Exercise aim → Please report each line in the data below that contains the word "matière". Matches must agree in case.

[Extracted page text data]

________________________________________

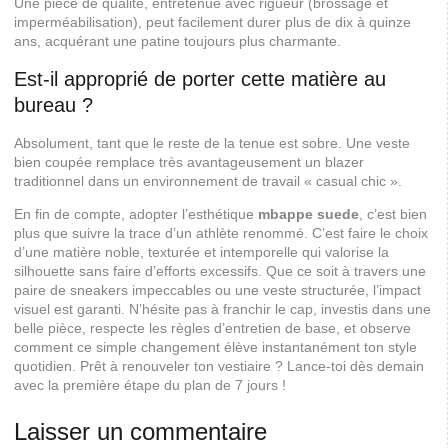
Une pièce de qualité, entretenue avec rigueur (brossage et
imperméabilisation), peut facilement durer plus de dix à quinze
ans, acquérant une patine toujours plus charmante.
Est-il approprié de porter cette matière au
bureau ?
Absolument, tant que le reste de la tenue est sobre. Une veste
bien coupée remplace très avantageusement un blazer
traditionnel dans un environnement de travail « casual chic ».
En fin de compte, adopter l’esthétique
mbappe suede
, c’est bien
plus que suivre la trace d’un athlète renommé. C’est faire le choix
d’une matière noble, texturée et intemporelle qui valorise la
silhouette sans faire d’efforts excessifs. Que ce soit à travers une
paire de sneakers impeccables ou une veste structurée, l’impact
visuel est garanti. N’hésite pas à franchir le cap, investis dans une
belle pièce, respecte les règles d’entretien de base, et observe
comment ce simple changement élève instantanément ton style
quotidien. Prêt à renouveler ton vestiaire ? Lance-toi dès demain
avec la première étape du plan de 7 jours !
Laisser un commentaire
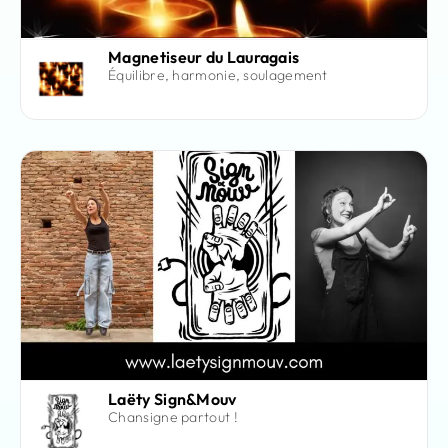
Magnetiseur du Lauragais
Équilibre, harmonie, soulagement
Laëty Sign&Mouv
Chansigne partout !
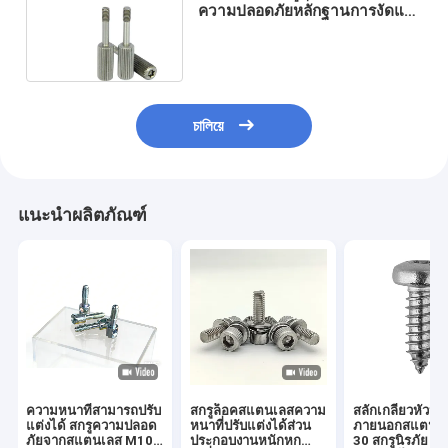
ความปลอดภัยหลักฐานการงัดแงะ
6 กลีบ Torx หัวพินกลาง
চালিয়ে
แนะนำผลิตภัณฑ์
ความหนาที่สามารถปรับ
สกรูล็อคสแตนเลสความ
สลักเกลียวหัวหก
แต่งได้ สกรูความปลอด
หนาที่ปรับแต่งได้ส่วน
ภายนอกสแตนเ
ภัยจากสแตนเลส M10
ประกอบงานหนักหก
30 สกรูนิรภัย 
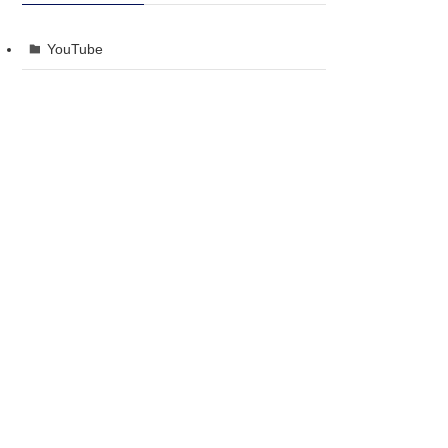
YouTube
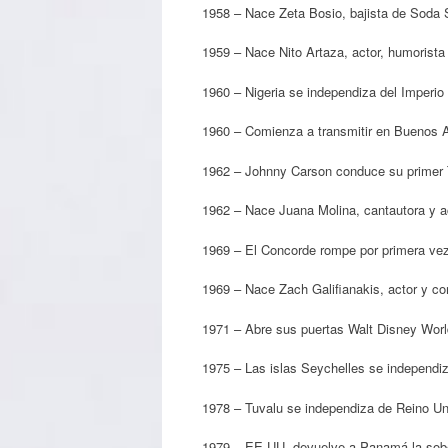
1958 – Nace Zeta Bosio, bajista de Soda 
1959 – Nace Nito Artaza, actor, humorista 
1960 – Nigeria se independiza del Imperio 
1960 – Comienza a transmitir en Buenos Ai
1962 – Johnny Carson conduce su primer T
1962 – Nace Juana Molina, cantautora y ac
1969 – El Concorde rompe por primera vez 
1969 – Nace Zach Galifianakis, actor y c
1971 – Abre sus puertas Walt Disney Worl
1975 – Las islas Seychelles se independiza
1978 – Tuvalu se independiza de Reino Un
1979 – EE.UU. devuelve a Panamá la sob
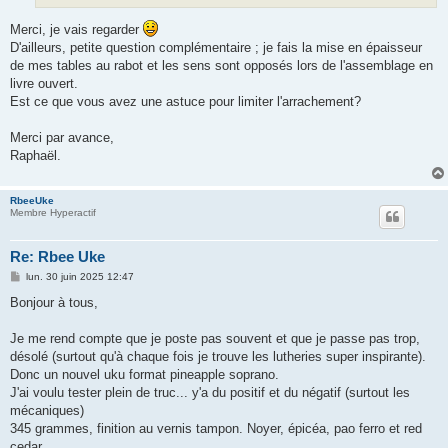
Merci, je vais regarder
D'ailleurs, petite question complémentaire ; je fais la mise en épaisseur
de mes tables au rabot et les sens sont opposés lors de l'assemblage en
livre ouvert.
Est ce que vous avez une astuce pour limiter l'arrachement?
Merci par avance,
Raphaël.
RbeeUke
Membre Hyperactif
Re: Rbee Uke
M
lun. 30 juin 2025 12:47
e
s
Bonjour à tous,
s
a
g
Je me rend compte que je poste pas souvent et que je passe pas trop,
e
désolé (surtout qu'à chaque fois je trouve les lutheries super inspirante).
Donc un nouvel uku format pineapple soprano.
J'ai voulu tester plein de truc... y'a du positif et du négatif (surtout les
mécaniques)
345 grammes, finition au vernis tampon. Noyer, épicéa, pao ferro et red
cedar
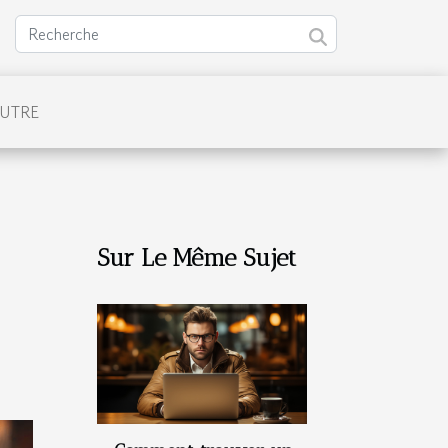
UTRE
Sur Le Même Sujet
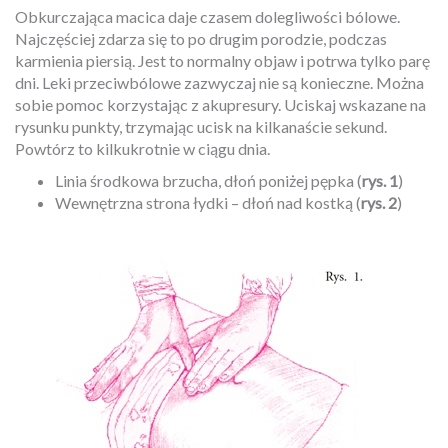
Obkurczająca macica daje czasem dolegliwości bólowe.
Najczęściej zdarza się to po drugim porodzie, podczas
karmienia piersią. Jest to normalny objaw i potrwa tylko parę
dni. Leki przeciwbólowe zazwyczaj nie są konieczne. Można
sobie pomoc korzystając z akupresury. Uciskaj wskazane na
rysunku punkty, trzymając ucisk na kilkanaście sekund.
Powtórz to kilkukrotnie w ciągu dnia.
Linia środkowa brzucha, dłoń poniżej pępka (
rys. 1
)
Wewnętrzna strona łydki – dłoń nad kostką (
rys. 2
)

________________________________________

Your solution →
Est-il approprié de porter cette matière au
d’une matière noble, texturée et intemporelle qui valorise la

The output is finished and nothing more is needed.